→ Directions
**a)** Answer these questions from the passage on net gifts:
(i) In a net gift, what does the recipient agree to pay?
(ii) What formula does the passage give for determining the gift tax?
(iii) What amount does the passage give as the tentative tax in its example?
**b)** Carry the passage on net gifts forward, beginning after its final sentence.

If you’re concerned about the impact of transfer taxes on your gifts, consider making “net gifts” to your loved ones. A net gift is simply a gift for which the recipient agrees to pay the gift tax, thereby reducing the value of the gift for tax purposes. It may also be possible to reduce its value further through the “net, net gift” technique.

##### The technique in action

Rather than get caught up in an endless loop of calculating the tax, reducing the gift’s value, recalculating the tax, and so on, there’s a simple formula for determining your son’s tax liability: Gift tax = tentative tax/(1 + tax rate). In our example, the tentative tax is \$400,000 (the tax that would’ve been owed on an outright gift), so the gift tax on the net gift would be \$400,000/1.4 = \$285,714.

You can confirm that the math works out by assuming that you give your son \$1 million and that he agrees to pay \$285,714 in gift taxes. That tax liability reduces the gift to \$1 million – \$285,714 = \$714,287, resulting in a tax liability of .40 x \$714,287 = \$285,714.

→ Recorded data
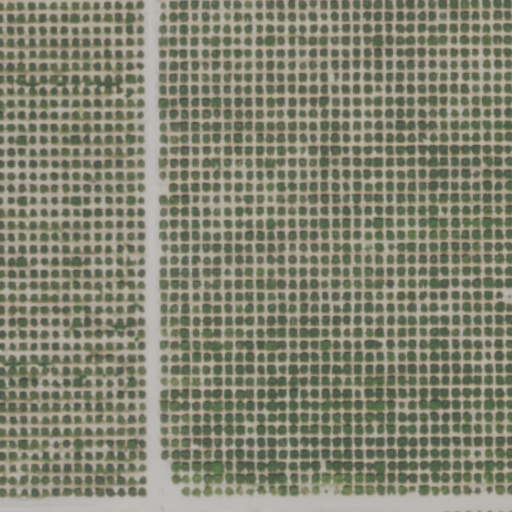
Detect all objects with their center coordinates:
road: (144, 256)
road: (256, 510)
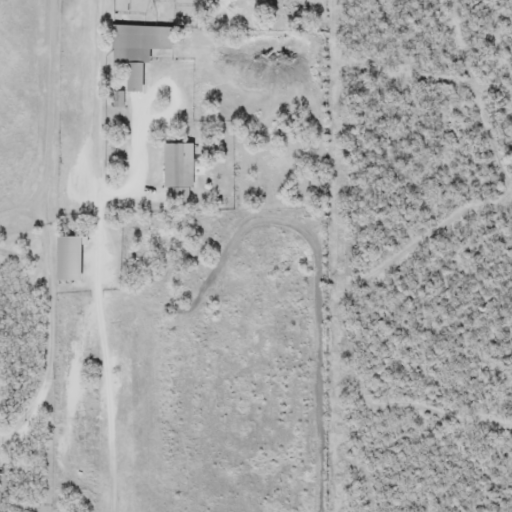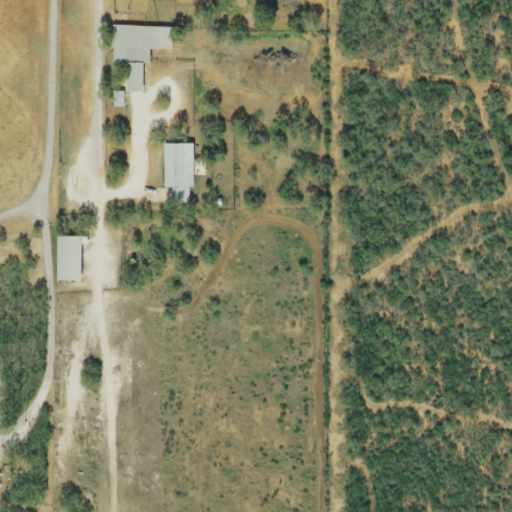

→ Answers to the exercises
**a)**
(i) The gift tax.
(ii) Gift tax = tentative tax/(1 + tax rate).
(iii) $400,000.

**b)**
By using a net gift technique, you reduce the effective tax rate on the \$1 million transfer from 40% to only 28.57%. Note that if the gift is in the form of appreciated assets rather than cash, the recipient’s payment of the tax liability can result in capital gains taxes for the donor.

##### Taking it up a notch

It may be possible to further reduce the effective gift tax rate by using a net, net gift. Under this technique, in addition to assuming liability for gift taxes, the recipient also agrees to pay any estate tax liability that might arise by virtue of the so-called “three-year rule.”

Under that rule, gifts made within three years of death are pulled back into the donor’s estate and subject to estate taxes. The U.S. Tax Court has effectively given its blessing to the net, net gift technique, allowing the value of a gift to be reduced by the actuarial value of the recipient’s contingent obligation to pay estate taxes that would be owed if the donor were to die within three years of making the gift.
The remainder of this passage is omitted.